🤖 AI Summary
In in-context learning (ICL), standard perplexity fails to distinguish clean from noisy demonstrations under high-label-noise conditions, rendering it unreliable for demonstration selection.
Method: This paper proposes a dual-debiasing perplexity evaluation framework that first disentangles and corrects two inherent biases in perplexity—those arising from label errors and those induced by the LLM’s intrinsic domain knowledge. It further performs local perplexity recalibration via synthetically generated neighborhood samples, yielding an absolute cleanliness score independent of global noise level.

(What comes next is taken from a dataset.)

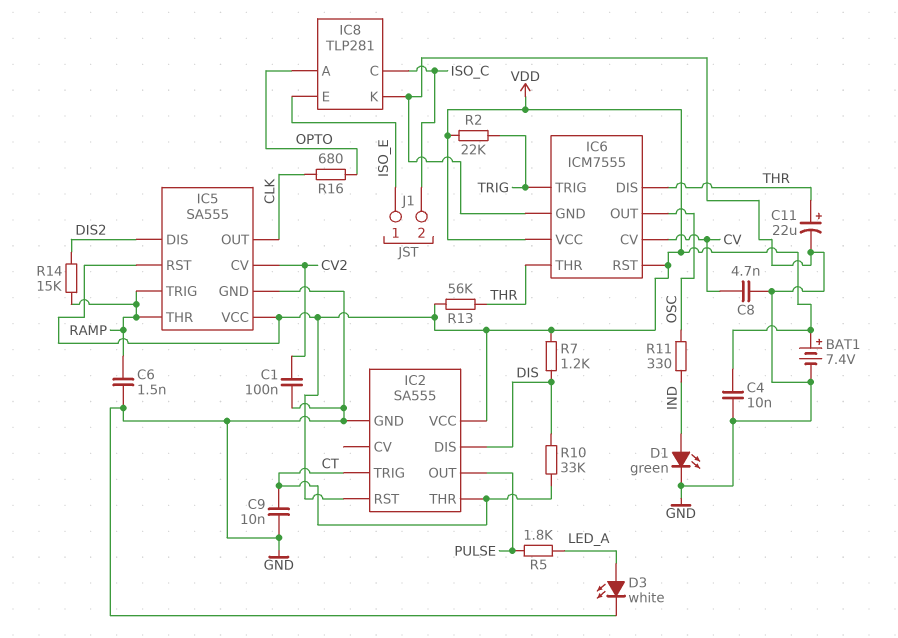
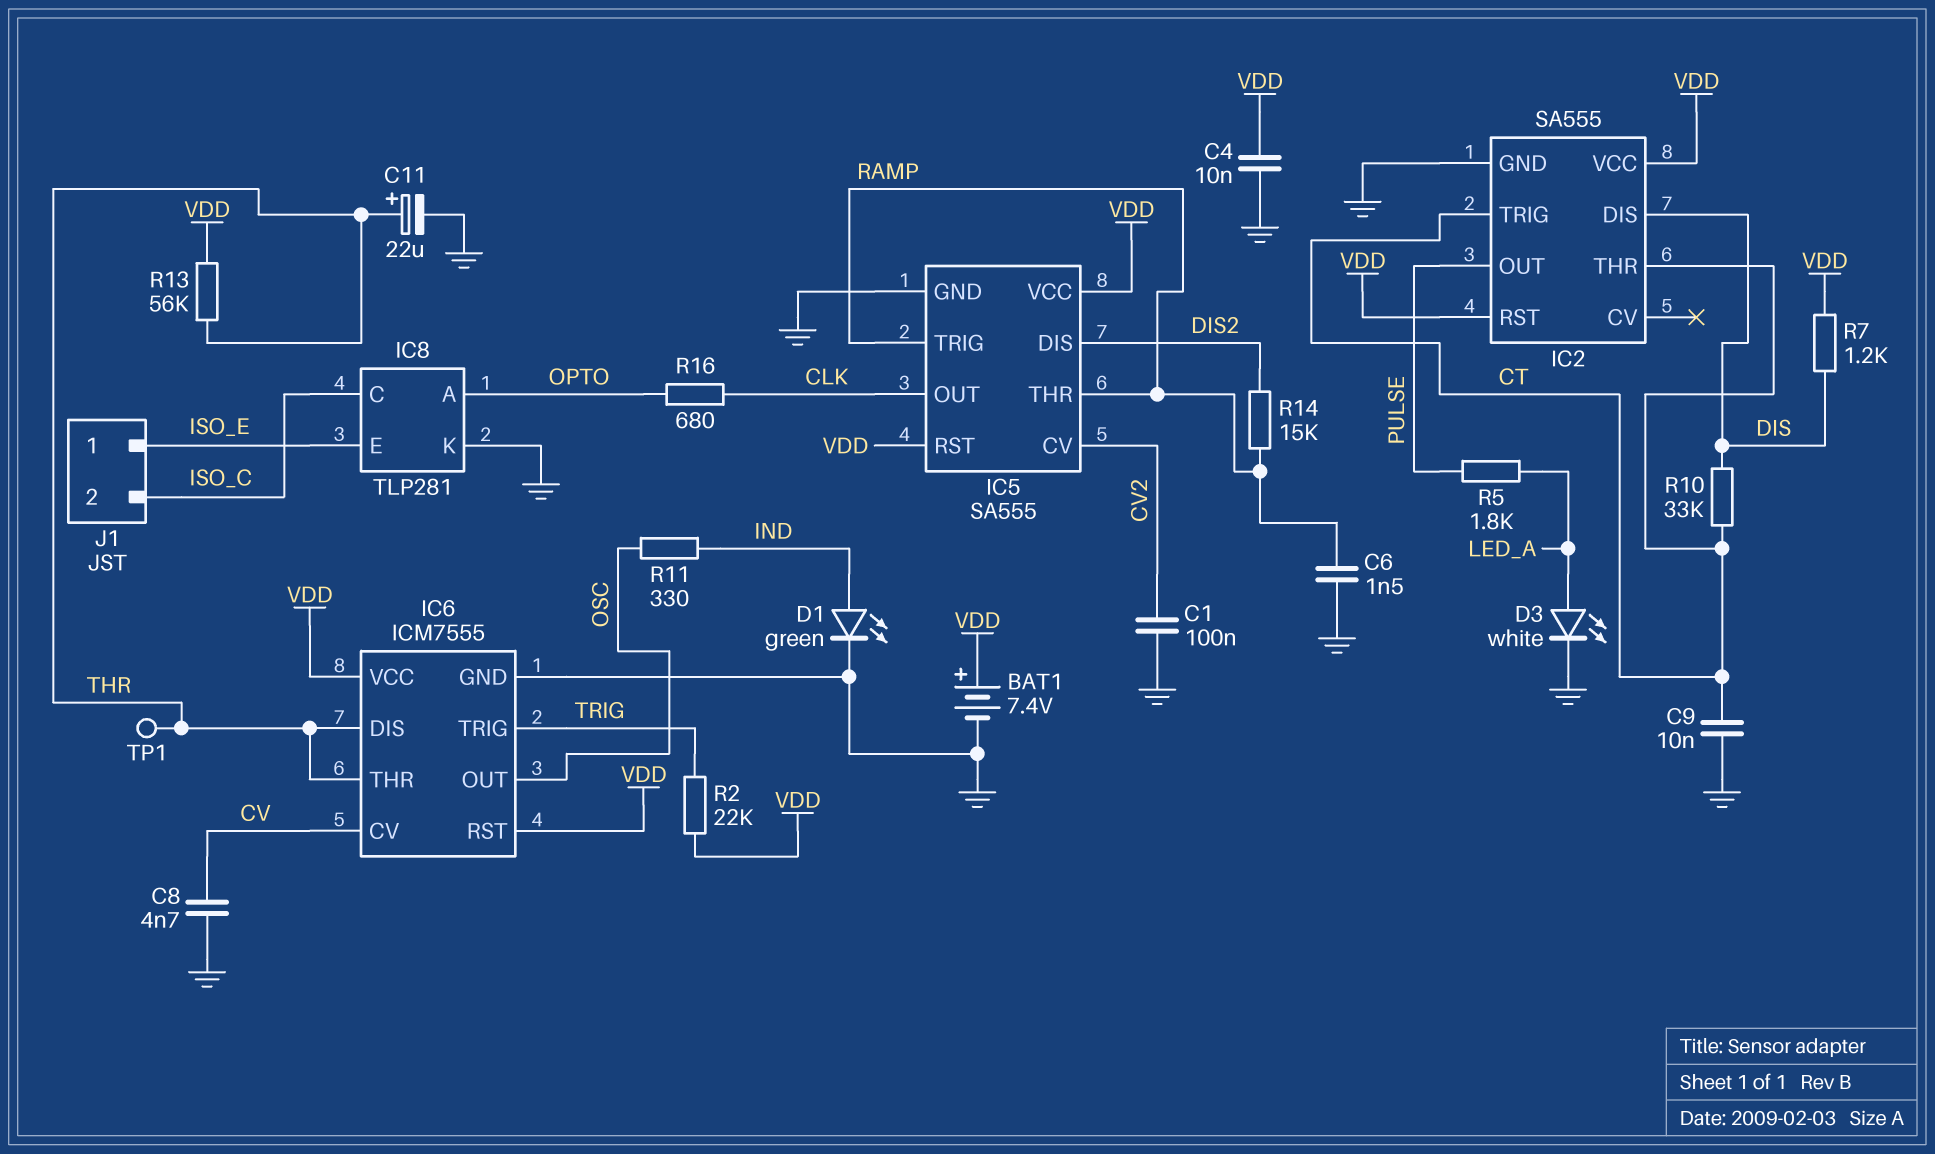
TP1: none -> test point (THR)

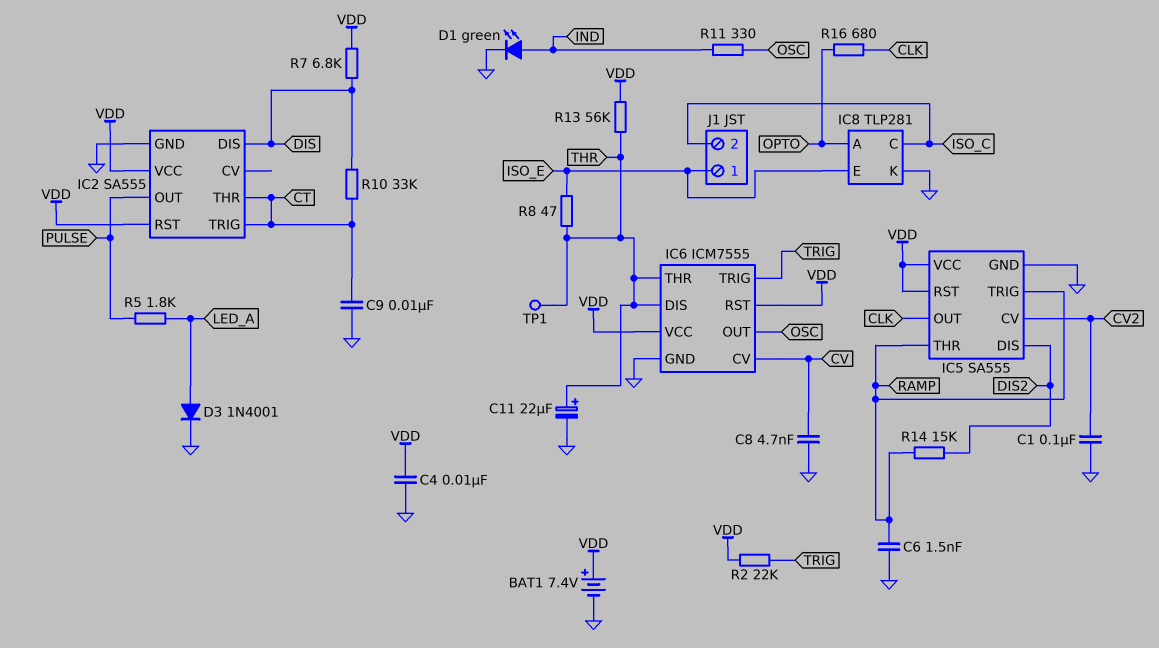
D3: LED white (A LED_A, K GND) -> diode 1N4001 (A LED_A, K GND)
R7: 1.2k (DIS, VDD) -> 6.8k (DIS, VDD)
R8: none -> 47 (ISO_E, THR)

Contribution/Results: The framework overcomes the fundamental limitation of conventional ranking-based methods under high noise, enabling unsupervised, noise-aware demonstration selection. Experiments demonstrate robust clean-sample identification even at extremely high noise ratios; ICL performance matches that achieved with fully clean demonstrations, and noise detection AUC improves by 12.6% on average.
📝 Abstract
In context learning (ICL) relies heavily on high quality demonstrations drawn from large annotated corpora. Existing approaches detect noisy annotations by ranking local perplexities, presuming that noisy samples yield higher perplexities than their clean counterparts. However, this assumption breaks down when the noise ratio is high and many demonstrations are flawed. We reexamine the perplexity based paradigm for text generation under noisy annotations, highlighting two sources of bias in perplexity: the annotation itself and the domain specific knowledge inherent in large language models (LLMs). To overcome these biases, we introduce a dual debiasing framework that uses synthesized neighbors to explicitly correct perplexity estimates, yielding a robust Sample Cleanliness Score. This metric uncovers absolute sample cleanliness regardless of the overall corpus noise level. Extensive experiments demonstrate our method's superior noise detection capabilities and show that its final ICL performance is comparable to that of a fully clean demonstration corpus. Moreover, our approach remains robust even when noise ratios are extremely high.